» **Request**: Copy every line of the data below word for word, but leave the pictures out.

======== Extracted material

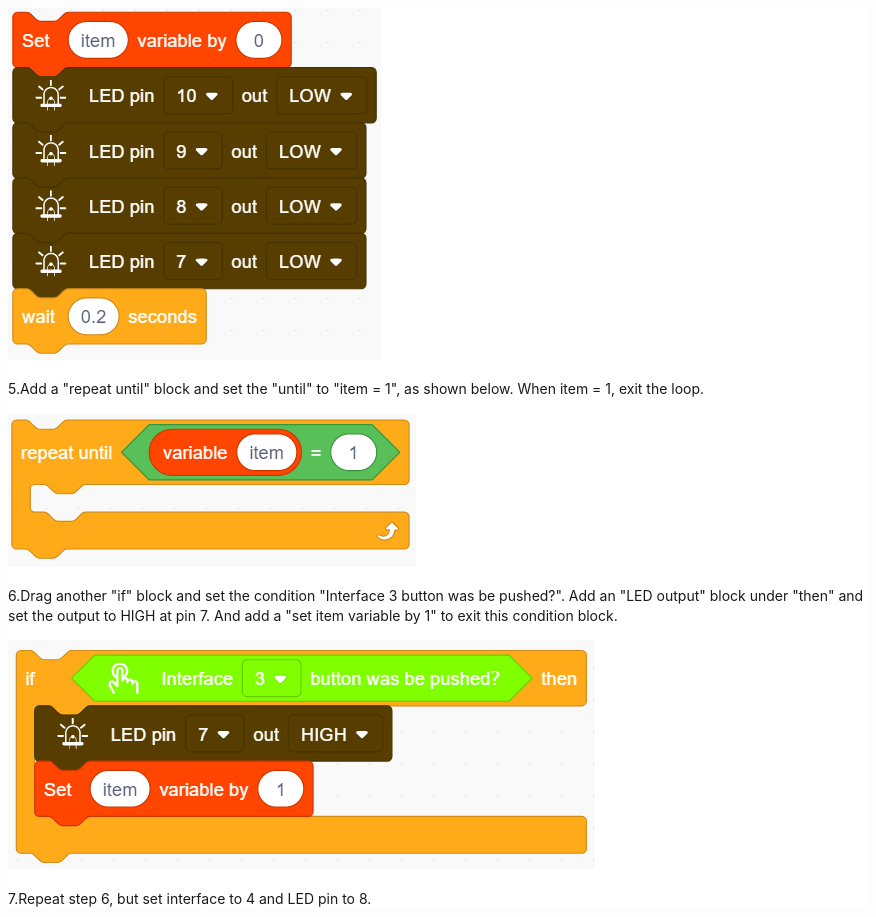 ![image-20230325145434234](./media/image-20230325145434234.png)

5.Add a "repeat until" block and set the "until" to "item = 1", as shown below. When item = 1, exit the loop. 

![image-20230325145555120](./media/image-20230325145555120.png)

6.Drag another "if" block and set the condition "Interface 3 button was be pushed?". Add an "LED output" block under "then" and set the output to HIGH at pin 7. And add a "set item variable by 1" to exit this condition block. 

![image-20230325150040415](./media/image-20230325150040415.png)

7.Repeat step 6, but set interface to 4 and LED pin to 8. 
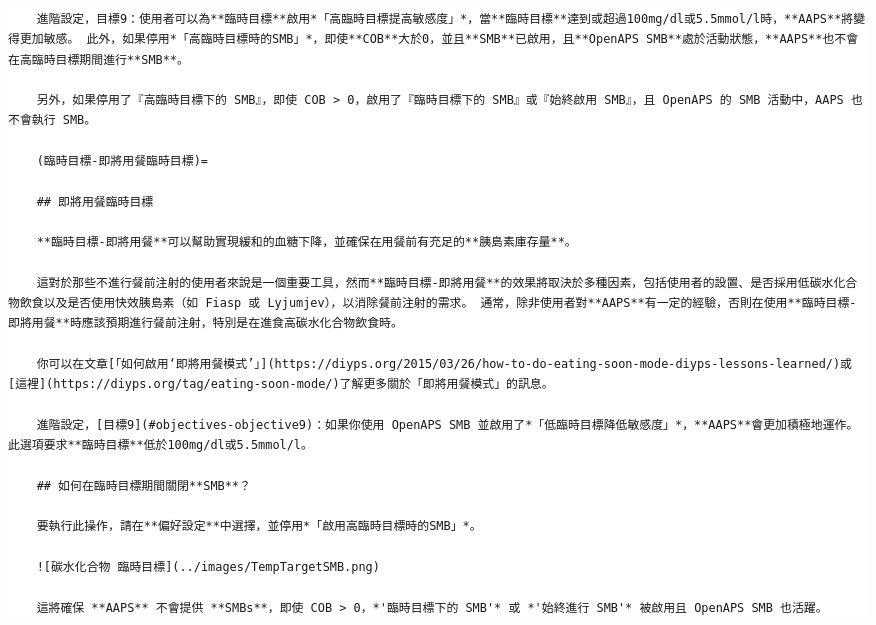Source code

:         進階設定，目標9：使用者可以為**臨時目標**啟用*「高臨時目標提高敏感度」*，當**臨時目標**達到或超過100mg/dl或5.5mmol/l時，**AAPS**將變得更加敏感。 此外，如果停用*「高臨時目標時的SMB」*，即使**COB**大於0，並且**SMB**已啟用，且**OpenAPS SMB**處於活動狀態，**AAPS**也不會在高臨時目標期間進行**SMB**。
        
        另外，如果停用了『高臨時目標下的 SMB』，即使 COB > 0，啟用了『臨時目標下的 SMB』或『始終啟用 SMB』，且 OpenAPS 的 SMB 活動中，AAPS 也不會執行 SMB。
        
        (臨時目標-即將用餐臨時目標)=
        
        ## 即將用餐臨時目標
        
        **臨時目標-即將用餐**可以幫助實現緩和的血糖下降，並確保在用餐前有充足的**胰島素庫存量**。
        
        這對於那些不進行餐前注射的使用者來說是一個重要工具，然而**臨時目標-即將用餐**的效果將取決於多種因素，包括使用者的設置、是否採用低碳水化合物飲食以及是否使用快效胰島素（如 Fiasp 或 Lyjumjev），以消除餐前注射的需求。 通常，除非使用者對**AAPS**有一定的經驗，否則在使用**臨時目標-即將用餐**時應該預期進行餐前注射，特別是在進食高碳水化合物飲食時。
        
        你可以在文章[「如何啟用‘即將用餐模式’」](https://diyps.org/2015/03/26/how-to-do-eating-soon-mode-diyps-lessons-learned/)或[這裡](https://diyps.org/tag/eating-soon-mode/)了解更多關於「即將用餐模式」的訊息。
        
        進階設定，[目標9](#objectives-objective9)：如果你使用 OpenAPS SMB 並啟用了*「低臨時目標降低敏感度」*，**AAPS**會更加積極地運作。 此選項要求**臨時目標**低於100mg/dl或5.5mmol/l。
        
        ## 如何在臨時目標期間關閉**SMB**？
        
        要執行此操作，請在**偏好設定**中選擇，並停用*「啟用高臨時目標時的SMB」*。
        
        ![碳水化合物 臨時目標](../images/TempTargetSMB.png)
        
        這將確保 **AAPS** 不會提供 **SMBs**，即使 COB > 0，*'臨時目標下的 SMB'* 或 *'始終進行 SMB'* 被啟用且 OpenAPS SMB 也活躍。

================

» **Written response**:
 ![image-20230325145434234](./media/image-20230325145434234.png)

5.Add a "repeat until" block and set the "until" to "item = 1", as shown below. When item = 1, exit the loop. 

![image-20230325145555120](./media/image-20230325145555120.png)

6.Drag another "if" block and set the condition "Interface 3 button was be pushed?". Add an "LED output" block under "then" and set the output to HIGH at pin 7. And add a "set item variable by 1" to exit this condition block. 

![image-20230325150040415](./media/image-20230325150040415.png)

7.Repeat step 6, but set interface to 4 and LED pin to 8. 
Source code

:         進階設定，目標9：使用者可以為**臨時目標**啟用*「高臨時目標提高敏感度」*，當**臨時目標**達到或超過100mg/dl或5.5mmol/l時，**AAPS**將變得更加敏感。 此外，如果停用*「高臨時目標時的SMB」*，即使**COB**大於0，並且**SMB**已啟用，且**OpenAPS SMB**處於活動狀態，**AAPS**也不會在高臨時目標期間進行**SMB**。
        
        另外，如果停用了『高臨時目標下的 SMB』，即使 COB > 0，啟用了『臨時目標下的 SMB』或『始終啟用 SMB』，且 OpenAPS 的 SMB 活動中，AAPS 也不會執行 SMB。
        
        (臨時目標-即將用餐臨時目標)=
        
        ## 即將用餐臨時目標
        
        **臨時目標-即將用餐**可以幫助實現緩和的血糖下降，並確保在用餐前有充足的**胰島素庫存量**。
        
        這對於那些不進行餐前注射的使用者來說是一個重要工具，然而**臨時目標-即將用餐**的效果將取決於多種因素，包括使用者的設置、是否採用低碳水化合物飲食以及是否使用快效胰島素（如 Fiasp 或 Lyjumjev），以消除餐前注射的需求。 通常，除非使用者對**AAPS**有一定的經驗，否則在使用**臨時目標-即將用餐**時應該預期進行餐前注射，特別是在進食高碳水化合物飲食時。
        
        你可以在文章[「如何啟用‘即將用餐模式’」](https://diyps.org/2015/03/26/how-to-do-eating-soon-mode-diyps-lessons-learned/)或[這裡](https://diyps.org/tag/eating-soon-mode/)了解更多關於「即將用餐模式」的訊息。
        
        進階設定，[目標9](#objectives-objective9)：如果你使用 OpenAPS SMB 並啟用了*「低臨時目標降低敏感度」*，**AAPS**會更加積極地運作。 此選項要求**臨時目標**低於100mg/dl或5.5mmol/l。
        
        ## 如何在臨時目標期間關閉**SMB**？
        
        要執行此操作，請在**偏好設定**中選擇，並停用*「啟用高臨時目標時的SMB」*。
        
        ![碳水化合物 臨時目標](../images/TempTargetSMB.png)
        
        這將確保 **AAPS** 不會提供 **SMBs**，即使 COB > 0，*'臨時目標下的 SMB'* 或 *'始終進行 SMB'* 被啟用且 OpenAPS SMB 也活躍。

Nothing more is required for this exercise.